Documento de origem:
Em entrevista ao Correio Braziliense, o candidato à Presidência da República Léo Péricles (UP) afirmou que a discussão sobre a população negra ocorre muito “en passant” na corrida presidencial deste ano e criticou a falta de convite para participar no primeiro debate entre os candidatos ao Planalto, realizado pela TV Band. Durante a realização do programa, em agosto, inclusive, o presidenciável fez um protesto em frente à emissora.

Péricles é candidato pelo partido Unidade Popular, registrado no Tribunal Superior Eleitoral (TSE) em 2019. Segundo o presidenciável, sua candidatura é baseada no tripé “antirracista, antifascista e anticapitalista”, e traz medidas voltadas para melhorar a qualidade de vida da população mais pobre, como a realização de uma reforma agrária.

Confira a entrevista abaixo:

Quais propostas a sua candidatura traz em relação à população negra do Brasil?

Primeiro ela é uma candidatura antirracista. Tem 92 anos que teve o último homem negro, de esquerda, trabalhador, de periferia, candidato a presidente. O último foi em 1930, o Minervino Oliveira, pelo Bloco Operário e Camponês (BOC). É a primeira vez na história que tem uma chapa 100% negra. A nossa vice é a Samara [Martins], companheira lá do Rio Grande do Norte, Natal. É uma chapa que levanta bandeiras importantíssimas do ponto de vista da reparação ao povo negro.

Na nossa opinião, as cotas devem ser mantidas. Elas são um processo de transição até que se garanta o livre acesso de todo o povo à universidade pública, que é uma das defesas que nós fazemos. Dentro das políticas de reparação está ainda a questão da terra. Ou seja, a reforma agrária e urbana, duas grandes reformas estruturais que atendem a toda a população. Mas, se você focar na população negra, que é a maioria, você vai beneficiar todo mundo. Nós tivemos uma lei de terras de 1850 que nunca foi revisada e que impediu o povo negro de ter terras. De lá para cá, tivemos um desastre em relação ao povo negro que é relegado a morar nos guetos, nos piores lugares, que sofre a violência dos latifundiários e do agronegócio. Então, nós precisamos mexer nessa estrutura, além do que, sem uma profunda reforma agrária, a gente não pode eliminar a fome no país.

Perguntas a responder:
a) Reproduza o trecho da entrevista que começa com as palavras contendo "Confira a entrevista" e termina com "ao povo negro.".
b) Segundo a entrevista, em que ano o partido Unidade Popular foi registrado no Tribunal Superior Eleitoral?
A listagem é um material à parte, sem relação com a entrevista.

Material de consulta:
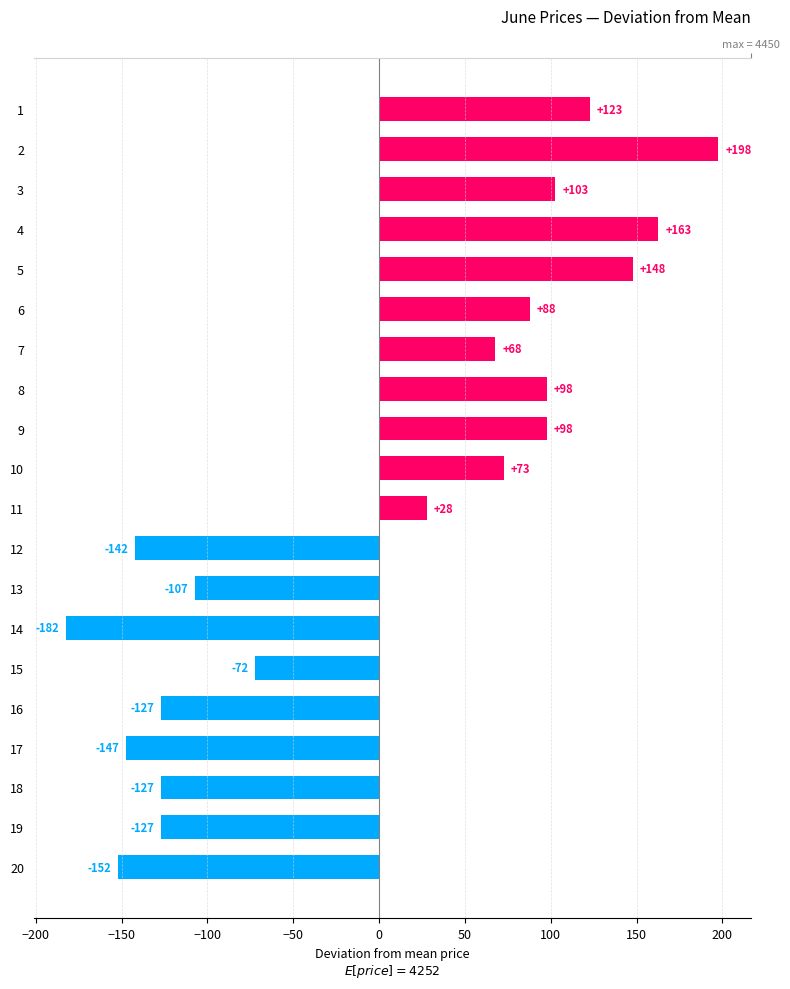

Reading right to left, what are all the values shown in this chart?

-152.2	-127.2	-127.2	-147.2	-127.2	-72.2	-182.2	-107.2	-142.2	27.8	72.8	97.8	97.8	67.8	87.8	147.8	162.8	102.8	197.8	122.8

Respostas por tarefa:
a)
Confira a entrevista abaixo:

Quais propostas a sua candidatura traz em relação à população negra do Brasil?

Primeiro ela é uma candidatura antirracista. Tem 92 anos que teve o último homem negro, de esquerda, trabalhador, de periferia, candidato a presidente. O último foi em 1930, o Minervino Oliveira, pelo Bloco Operário e Camponês (BOC). É a primeira vez na história que tem uma chapa 100% negra. A nossa vice é a Samara [Martins], companheira lá do Rio Grande do Norte, Natal. É uma chapa que levanta bandeiras importantíssimas do ponto de vista da reparação ao povo negro.

b) Em 2019.